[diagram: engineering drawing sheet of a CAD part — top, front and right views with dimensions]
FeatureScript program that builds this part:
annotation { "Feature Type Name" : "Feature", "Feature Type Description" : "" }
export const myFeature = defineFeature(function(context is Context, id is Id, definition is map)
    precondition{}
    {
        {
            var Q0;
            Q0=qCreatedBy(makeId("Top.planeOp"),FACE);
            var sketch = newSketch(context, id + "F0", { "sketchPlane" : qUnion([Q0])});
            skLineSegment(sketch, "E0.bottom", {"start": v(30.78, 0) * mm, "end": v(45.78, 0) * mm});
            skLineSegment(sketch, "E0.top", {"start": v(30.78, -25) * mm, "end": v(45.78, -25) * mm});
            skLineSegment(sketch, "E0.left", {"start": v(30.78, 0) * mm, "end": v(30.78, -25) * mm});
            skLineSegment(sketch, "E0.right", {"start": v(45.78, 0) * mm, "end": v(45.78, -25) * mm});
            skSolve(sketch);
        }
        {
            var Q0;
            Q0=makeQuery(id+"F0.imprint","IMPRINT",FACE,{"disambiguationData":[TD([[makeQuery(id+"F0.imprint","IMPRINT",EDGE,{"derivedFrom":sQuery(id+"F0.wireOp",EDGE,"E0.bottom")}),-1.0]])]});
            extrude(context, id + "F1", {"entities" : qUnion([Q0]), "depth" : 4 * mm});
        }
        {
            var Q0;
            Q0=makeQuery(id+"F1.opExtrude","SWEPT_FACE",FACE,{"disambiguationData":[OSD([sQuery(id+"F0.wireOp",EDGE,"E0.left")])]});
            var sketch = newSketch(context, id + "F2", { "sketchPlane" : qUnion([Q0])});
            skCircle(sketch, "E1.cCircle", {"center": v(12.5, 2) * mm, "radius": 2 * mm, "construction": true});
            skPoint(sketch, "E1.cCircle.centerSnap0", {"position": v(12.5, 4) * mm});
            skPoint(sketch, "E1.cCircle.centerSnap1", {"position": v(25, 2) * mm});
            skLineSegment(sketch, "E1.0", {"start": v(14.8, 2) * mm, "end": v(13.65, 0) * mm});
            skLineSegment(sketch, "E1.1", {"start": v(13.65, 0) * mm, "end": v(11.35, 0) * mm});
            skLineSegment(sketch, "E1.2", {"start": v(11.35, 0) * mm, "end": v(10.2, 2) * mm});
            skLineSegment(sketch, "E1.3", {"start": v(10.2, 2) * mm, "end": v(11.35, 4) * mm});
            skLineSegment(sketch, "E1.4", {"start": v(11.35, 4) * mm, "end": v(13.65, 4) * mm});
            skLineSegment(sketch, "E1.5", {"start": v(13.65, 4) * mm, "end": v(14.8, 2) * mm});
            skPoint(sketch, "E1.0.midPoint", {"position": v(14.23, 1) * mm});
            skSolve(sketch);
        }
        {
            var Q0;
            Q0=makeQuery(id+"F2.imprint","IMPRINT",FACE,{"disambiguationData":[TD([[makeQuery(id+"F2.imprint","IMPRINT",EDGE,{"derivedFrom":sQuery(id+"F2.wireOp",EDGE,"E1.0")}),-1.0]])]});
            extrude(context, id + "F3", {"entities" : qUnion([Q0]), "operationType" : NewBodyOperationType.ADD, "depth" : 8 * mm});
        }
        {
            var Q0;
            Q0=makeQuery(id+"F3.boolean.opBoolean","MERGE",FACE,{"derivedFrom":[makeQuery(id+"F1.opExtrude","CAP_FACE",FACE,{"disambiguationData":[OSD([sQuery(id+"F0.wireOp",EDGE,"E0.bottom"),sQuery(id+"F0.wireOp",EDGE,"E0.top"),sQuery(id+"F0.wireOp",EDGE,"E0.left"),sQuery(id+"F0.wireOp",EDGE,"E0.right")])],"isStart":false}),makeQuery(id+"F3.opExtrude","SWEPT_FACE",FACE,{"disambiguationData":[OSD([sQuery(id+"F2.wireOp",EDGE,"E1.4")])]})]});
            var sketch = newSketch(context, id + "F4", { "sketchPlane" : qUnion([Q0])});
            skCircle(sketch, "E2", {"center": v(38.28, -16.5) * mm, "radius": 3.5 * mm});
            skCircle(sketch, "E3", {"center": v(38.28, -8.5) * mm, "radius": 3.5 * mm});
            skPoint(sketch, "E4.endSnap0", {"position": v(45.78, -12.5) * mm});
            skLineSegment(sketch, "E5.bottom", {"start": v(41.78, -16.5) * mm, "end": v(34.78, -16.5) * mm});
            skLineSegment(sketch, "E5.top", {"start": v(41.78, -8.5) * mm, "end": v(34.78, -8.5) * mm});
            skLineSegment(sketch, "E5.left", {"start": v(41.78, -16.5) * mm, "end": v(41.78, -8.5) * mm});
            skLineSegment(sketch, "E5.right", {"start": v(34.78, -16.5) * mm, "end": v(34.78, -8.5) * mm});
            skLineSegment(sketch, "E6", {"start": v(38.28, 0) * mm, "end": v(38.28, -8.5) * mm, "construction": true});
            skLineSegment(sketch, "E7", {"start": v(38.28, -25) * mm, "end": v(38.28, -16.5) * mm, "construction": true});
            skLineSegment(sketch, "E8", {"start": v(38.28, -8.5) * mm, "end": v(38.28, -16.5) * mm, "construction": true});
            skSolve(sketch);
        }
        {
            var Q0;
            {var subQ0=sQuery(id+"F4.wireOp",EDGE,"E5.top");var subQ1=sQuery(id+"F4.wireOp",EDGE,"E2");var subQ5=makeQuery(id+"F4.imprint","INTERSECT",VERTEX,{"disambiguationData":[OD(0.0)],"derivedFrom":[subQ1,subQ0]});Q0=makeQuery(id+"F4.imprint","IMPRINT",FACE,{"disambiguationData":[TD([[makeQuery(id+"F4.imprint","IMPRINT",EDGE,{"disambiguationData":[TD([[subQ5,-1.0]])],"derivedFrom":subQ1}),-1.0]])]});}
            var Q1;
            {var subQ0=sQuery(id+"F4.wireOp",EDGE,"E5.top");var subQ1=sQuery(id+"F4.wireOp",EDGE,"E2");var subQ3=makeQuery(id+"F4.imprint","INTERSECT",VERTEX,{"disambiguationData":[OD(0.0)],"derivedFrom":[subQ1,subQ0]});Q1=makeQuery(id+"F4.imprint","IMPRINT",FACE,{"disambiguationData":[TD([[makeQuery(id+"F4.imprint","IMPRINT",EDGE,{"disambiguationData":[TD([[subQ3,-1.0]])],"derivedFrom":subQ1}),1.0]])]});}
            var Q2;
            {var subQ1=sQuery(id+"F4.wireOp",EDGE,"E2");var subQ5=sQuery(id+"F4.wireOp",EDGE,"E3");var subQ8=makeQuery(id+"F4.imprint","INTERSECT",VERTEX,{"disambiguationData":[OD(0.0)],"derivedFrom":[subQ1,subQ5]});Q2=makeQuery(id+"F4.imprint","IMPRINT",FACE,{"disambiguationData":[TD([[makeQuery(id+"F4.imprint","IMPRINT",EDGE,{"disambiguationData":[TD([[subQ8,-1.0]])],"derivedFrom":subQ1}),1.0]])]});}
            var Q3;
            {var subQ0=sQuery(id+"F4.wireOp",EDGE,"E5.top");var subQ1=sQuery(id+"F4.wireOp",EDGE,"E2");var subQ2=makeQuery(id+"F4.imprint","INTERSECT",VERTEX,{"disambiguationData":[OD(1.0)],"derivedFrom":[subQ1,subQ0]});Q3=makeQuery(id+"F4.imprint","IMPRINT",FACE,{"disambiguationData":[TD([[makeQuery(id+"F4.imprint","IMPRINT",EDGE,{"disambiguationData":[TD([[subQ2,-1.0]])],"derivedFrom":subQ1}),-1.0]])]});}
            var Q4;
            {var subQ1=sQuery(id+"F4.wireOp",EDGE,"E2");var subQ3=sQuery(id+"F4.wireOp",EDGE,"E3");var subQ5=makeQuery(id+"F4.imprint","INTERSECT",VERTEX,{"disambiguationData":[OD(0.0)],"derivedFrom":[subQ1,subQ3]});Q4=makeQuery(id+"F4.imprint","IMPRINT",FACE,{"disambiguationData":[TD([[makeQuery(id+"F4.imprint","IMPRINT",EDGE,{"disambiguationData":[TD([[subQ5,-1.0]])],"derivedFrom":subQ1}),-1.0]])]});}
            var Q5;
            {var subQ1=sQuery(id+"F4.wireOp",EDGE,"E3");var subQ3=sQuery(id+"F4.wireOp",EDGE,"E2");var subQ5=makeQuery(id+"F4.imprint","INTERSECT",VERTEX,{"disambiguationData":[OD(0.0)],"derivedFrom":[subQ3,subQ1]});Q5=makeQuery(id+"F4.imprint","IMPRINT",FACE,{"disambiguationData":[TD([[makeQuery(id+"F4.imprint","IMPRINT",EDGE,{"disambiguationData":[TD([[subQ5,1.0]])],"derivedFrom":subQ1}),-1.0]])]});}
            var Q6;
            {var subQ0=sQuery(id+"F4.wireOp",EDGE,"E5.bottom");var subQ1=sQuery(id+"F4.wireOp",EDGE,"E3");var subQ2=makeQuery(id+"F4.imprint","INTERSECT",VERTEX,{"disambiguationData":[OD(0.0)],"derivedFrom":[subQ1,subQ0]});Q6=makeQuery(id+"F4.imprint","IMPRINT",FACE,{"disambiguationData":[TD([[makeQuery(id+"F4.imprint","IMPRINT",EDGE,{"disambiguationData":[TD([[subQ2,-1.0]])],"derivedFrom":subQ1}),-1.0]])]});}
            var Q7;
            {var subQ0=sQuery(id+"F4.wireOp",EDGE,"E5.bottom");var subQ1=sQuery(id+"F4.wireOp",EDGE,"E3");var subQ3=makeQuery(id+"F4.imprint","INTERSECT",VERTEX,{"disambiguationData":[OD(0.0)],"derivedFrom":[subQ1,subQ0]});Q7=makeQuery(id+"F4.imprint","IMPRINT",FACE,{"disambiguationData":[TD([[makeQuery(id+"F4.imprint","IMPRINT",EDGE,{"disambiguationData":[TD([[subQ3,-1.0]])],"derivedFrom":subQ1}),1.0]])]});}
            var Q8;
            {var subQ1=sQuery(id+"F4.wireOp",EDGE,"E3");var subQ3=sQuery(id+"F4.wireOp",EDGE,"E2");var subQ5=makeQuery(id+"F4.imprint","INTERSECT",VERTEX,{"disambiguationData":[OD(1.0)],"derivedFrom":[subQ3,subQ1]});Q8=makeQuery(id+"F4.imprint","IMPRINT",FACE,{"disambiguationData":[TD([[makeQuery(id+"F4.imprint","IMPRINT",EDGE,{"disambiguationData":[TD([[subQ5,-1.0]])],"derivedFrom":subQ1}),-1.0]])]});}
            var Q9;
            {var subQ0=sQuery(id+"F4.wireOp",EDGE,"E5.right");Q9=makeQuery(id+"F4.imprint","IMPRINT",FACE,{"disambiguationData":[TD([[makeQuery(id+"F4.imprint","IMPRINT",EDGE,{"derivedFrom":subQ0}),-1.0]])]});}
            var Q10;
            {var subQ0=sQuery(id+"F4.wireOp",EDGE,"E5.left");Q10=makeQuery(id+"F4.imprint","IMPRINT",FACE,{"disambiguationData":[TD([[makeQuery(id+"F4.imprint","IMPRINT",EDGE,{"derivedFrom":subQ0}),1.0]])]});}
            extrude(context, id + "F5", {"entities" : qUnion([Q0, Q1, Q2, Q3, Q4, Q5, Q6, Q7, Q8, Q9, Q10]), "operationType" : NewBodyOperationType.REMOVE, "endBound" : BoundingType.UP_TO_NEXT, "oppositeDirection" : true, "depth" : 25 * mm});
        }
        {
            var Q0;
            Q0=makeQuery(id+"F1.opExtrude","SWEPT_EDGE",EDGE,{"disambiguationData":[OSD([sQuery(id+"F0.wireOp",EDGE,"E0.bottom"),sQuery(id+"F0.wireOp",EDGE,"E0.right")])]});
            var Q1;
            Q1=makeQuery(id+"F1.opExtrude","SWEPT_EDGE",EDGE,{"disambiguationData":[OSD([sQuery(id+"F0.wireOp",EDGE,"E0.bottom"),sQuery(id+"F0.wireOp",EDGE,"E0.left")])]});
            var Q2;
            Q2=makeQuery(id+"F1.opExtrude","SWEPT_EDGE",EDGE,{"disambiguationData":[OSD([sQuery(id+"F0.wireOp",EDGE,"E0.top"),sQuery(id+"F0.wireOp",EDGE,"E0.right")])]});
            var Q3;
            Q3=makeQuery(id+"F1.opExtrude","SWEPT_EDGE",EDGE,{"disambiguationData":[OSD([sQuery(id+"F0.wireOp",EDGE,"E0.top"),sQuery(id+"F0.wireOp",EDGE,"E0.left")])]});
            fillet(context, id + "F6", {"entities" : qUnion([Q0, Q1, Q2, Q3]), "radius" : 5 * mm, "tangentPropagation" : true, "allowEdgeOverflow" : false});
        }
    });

• WHAT YOU ARE ASKED TO DO: List every line in the records above that contains the string "sketchPlane", treating uppercase and lowercase letters as different.

• EXERCISE RESPONSE:
            var sketch = newSketch(context, id + "F0", { "sketchPlane" : qUnion([Q0])});
            var sketch = newSketch(context, id + "F2", { "sketchPlane" : qUnion([Q0])});
            var sketch = newSketch(context, id + "F4", { "sketchPlane" : qUnion([Q0])});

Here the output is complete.